CUDA 3.3 suggested improvements.

I hope will have:

*3d grid support now ptx files contain correctly code but runtime fails
*3d surface writes
*2d texture arrays and 2d surface arrays
*Some form of pointing grid and block sizes from gpu mem similar to DispatchIndirect

Also OpenCL
*CL 1.1 support
*3d_image_write extension
*Some extension exposing 2d image arrays and related 2d_image_array_write
*Similar DispatchIndirect extension
*Pinned host mem equivalent for OpenCL
*clCreateEventFromGLsyncKHR efficient ogl interop:

On OpenGL:
*arb_cl_event extension support


I would prefer NVIDIA releasing a quick 3.3 that fixes all the bugs and performance issues with CUDA 3.1 and 3.2.
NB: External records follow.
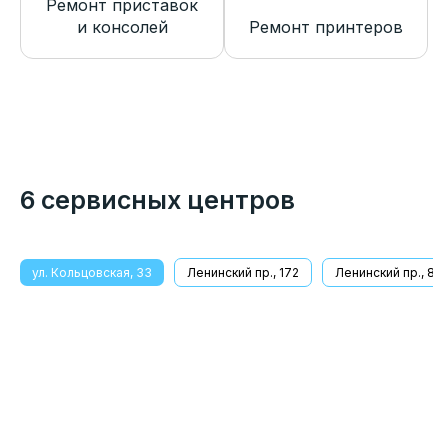
Ремонт приставок
и консолей
Ремонт принтеров
6 сервисных центров
ул. Кольцовская, 33
Ленинский пр., 172
Ленинский пр., 8/1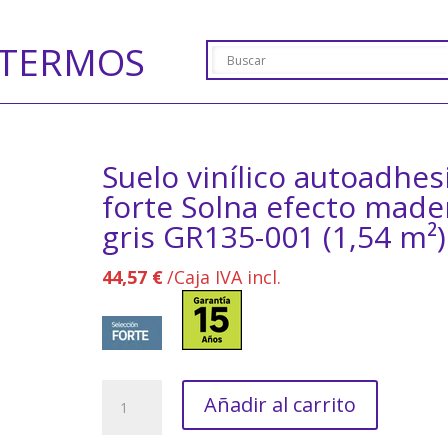
TERMOS
Suelo vinílico autoadhes
forte Solna efecto made
gris GR135-001 (1,54 m²)
44,57
€
/Caja IVA incl.
Suelo
Añadir al carrito
vinílico
autoadhesivo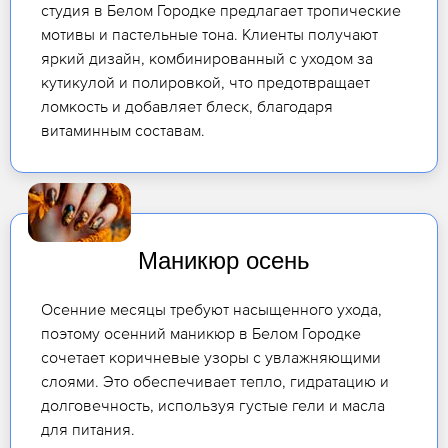
студия в Белом Городке предлагает тропические
мотивы и пастельные тона. Клиенты получают
яркий дизайн, комбинированный с уходом за
кутикулой и полировкой, что предотвращает
ломкость и добавляет блеск, благодаря
витаминным составам.
Маникюр осень
Осенние месяцы требуют насыщенного ухода,
поэтому осенний маникюр в Белом Городке
сочетает коричневые узоры с увлажняющими
слоями. Это обеспечивает тепло, гидратацию и
долговечность, используя густые гели и масла
для питания.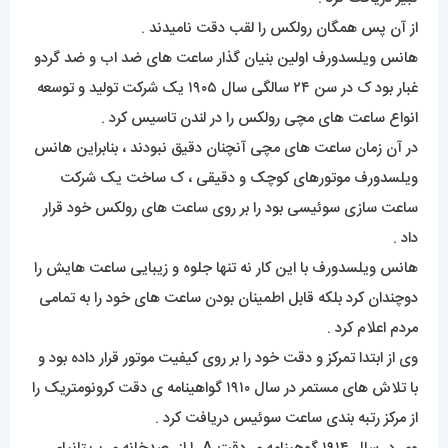
از آن پس همگان رولکس را لقب دقت نامیدند .
هانس ویلسدورف اولین بنیان گذار ساعت های ضد اب و ضد گردو
غبار بود ک در سن ۲۴ سالگی سال ۱۹۰۵ یک شرکت تولید و توسعه
انواع ساعت های مچی رولکس را در لندن تاسیس کرد .
در آن زمان ساعت های مچی آنچنان دقیق نبودند ، بنابراین هانس
ویلسدورف موتورهای کوچک و دقیقی ، ک ساخت یک شرکت
ساعت سازی سوئیسی بود را بر روی ساعت های رولکس خود قرار
داد .
هانس ویلسدورف با این کار نه تنها جلوه و زیبایی ساعت هایش را
دوچندان کرد بلکه قابل اطمینان بودن ساعت های خود را به تمامی
مردم اعلام کرد .
وی از ابتدا تمرکز و دقت خود را بر روی کیفیت موتور قرار داده بود و
با تلاش های مستمر در سال ۱۹۱۰ گواهینامه ی دقت کرونومتریک را
از مرکز رتبه بندی ساعت سوئیس دریافت کرد .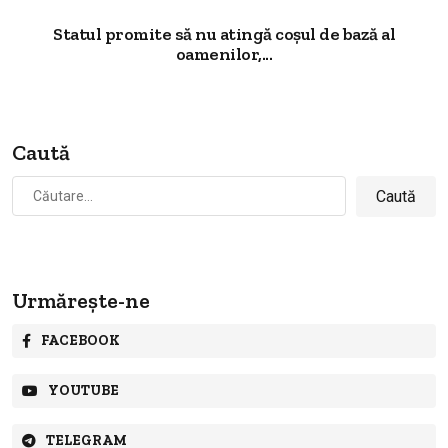
Statul promite să nu atingă coșul de bază al
oamenilor,...
Caută
Caută
după:
Urmărește-ne
FACEBOOK
YOUTUBE
TELEGRAM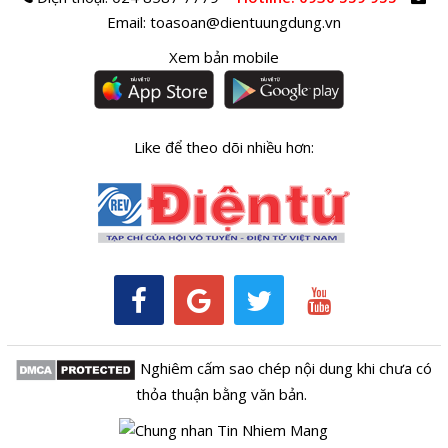
Email:
toasoan@dientuungdung.vn
Xem bản mobile
Like để theo dõi nhiều hơn:
Nghiêm cấm sao chép nội dung khi chưa có
thỏa thuận bằng văn bản.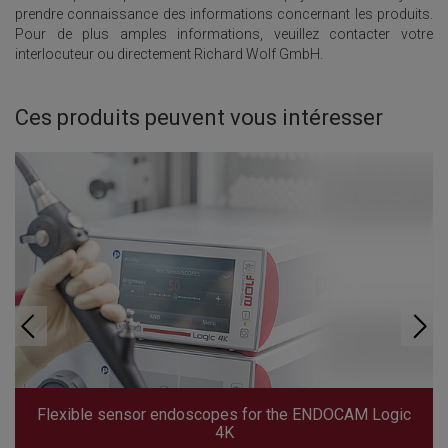
prendre connaissance des informations concernant les produits.
Pour de plus amples informations, veuillez contacter votre
interlocuteur ou directement Richard Wolf GmbH.
Ces produits peuvent vous intéresser
Flexible sensor endoscopes for the ENDOCAM Logic
4K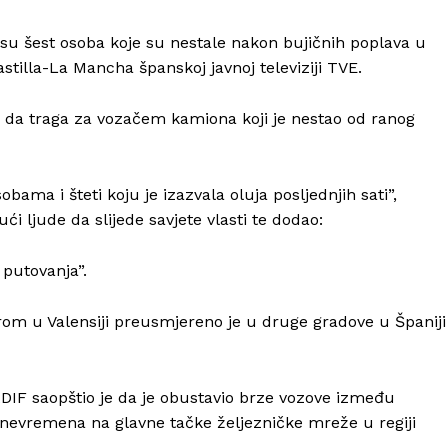
 su šest osoba koje su nestale nakon bujičnih poplava u
stilla-La Mancha španskoj javnoj televiziji TVE.
 je da traga za vozačem kamiona koji je nestao od ranog
bama i šteti koju je izazvala oluja posljednjih sati”,
i ljude da slijede savjete vlasti te dodao:
putovanja”.
Info
odrom u Valensiji preusmjereno je u druge gradove u Španiji
O nama
ADIF saopštio je da je obustavio brze vozove između
Kontakt
a nevremena na glavne tačke željezničke mreže u regiji
Impressum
3.4 can integrate all these new features – just like Intel’s Tick-Tock model (or) Linux Kernel Revisioning

It’s all a matter of nomenclature you could say also 3.2.x to bugfixes similar to Qt numbering scheme…

Anyway no problem if 3.3 but 3.4 should imply we are at least half a year before seing these that causes me to realize that Nvidia Directcompute driver has this features

since spring 2010 so seems CUDA is not the state of the art platform anymore (well I’m exagerating)…

Also before finishing would be good to have some GPU callbacks mechanism (see GTC poster) implemented and also have exposed more efficient CUDA OpenGL interop via events similar to OpenCL 1.1 enhancements pointed before…

Seems confirmed cuda 3.3 will have cuda-gdb for MacOS X just wanting to note…

Mac OS cuda-gdb preview is now available @

I hope you can add finally also VS2010 support now SP1 beta is in place and add fermi support for cuda-gdb on macos!

Share device pointers across host threads!